The Sweet Hereafter (film) - Plot

Plot

Life is difficult in a small town in British Columbia, Canada in the wake of a terrible school bus accident in which numerous local children are killed. Hardly able to cope with the loss, their grieving parents are approached by a lawyer, Mitchell Stephens (Ian Holm), who wants them to sue for damages by claiming the bus was faulty. Stephens is aware that urging for a class action suit while the town is so aggrieved is ethically questionable, but persists anyway. He is meanwhile haunted by his dysfunctional relationship with his own adult daughter, a drug addict. At first most of the parents are reluctant to sue, but eventually they are persuaded by Stephens that filing a class action lawsuit would ease their minds and also be the right thing to do.

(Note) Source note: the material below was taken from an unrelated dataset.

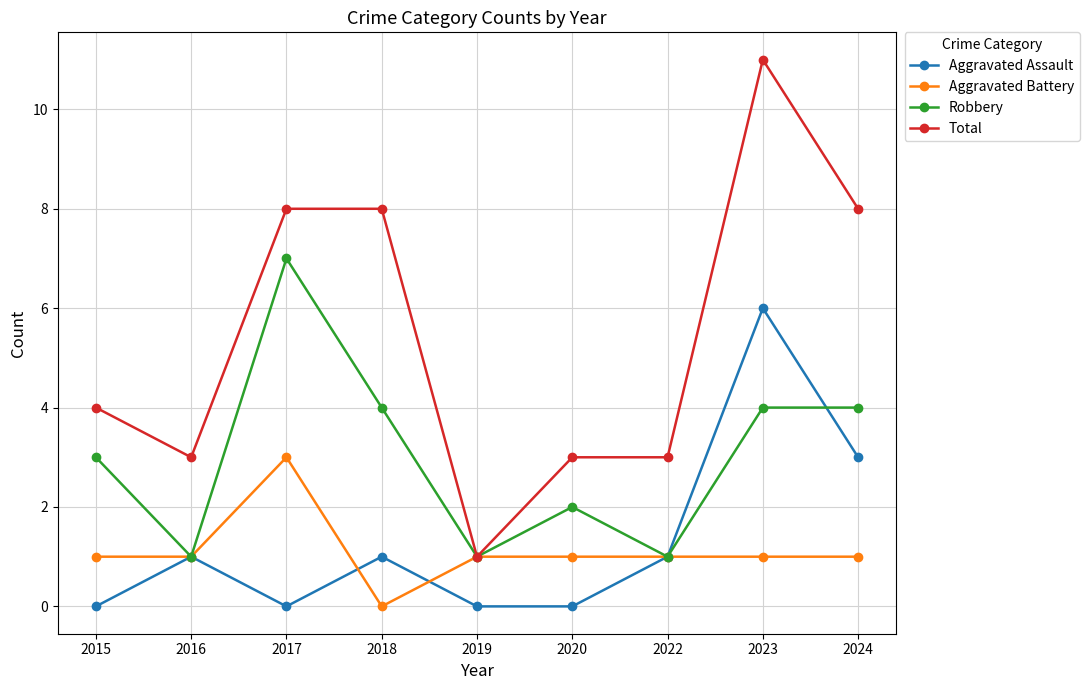

Count the number of categories in the chart.

9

As most of the children are dead, the case now depends on the few surviving witnesses to say the right things in court. In particular, it is 15-year-old Nicole Burnell (Sarah Polley), who was sitting at the front of the bus and is now paralyzed from the waist down, whose deposition is all-important. Before the accident, Nicole was a budding country music prodigy and she senses that her parents want justice and a large cash settlement to replace her lost music earnings—and not necessarily in that order. In the pretrial deposition, she unexpectedly accuses driver Dolores Driscoll (Gabrielle Rose) of speeding and thus causing the accident. When she does so, all hopes of holding the bus company liable vanish along with the possibility of a big settlement. It is implied that Nicole's motivation was partly to punish her father, who was sexually abusing her. Those involved know that Nicole is lying but can do nothing. The trial never occurs, leaving the townspeople, and Stephens, to cope in other ways with the uncertain future.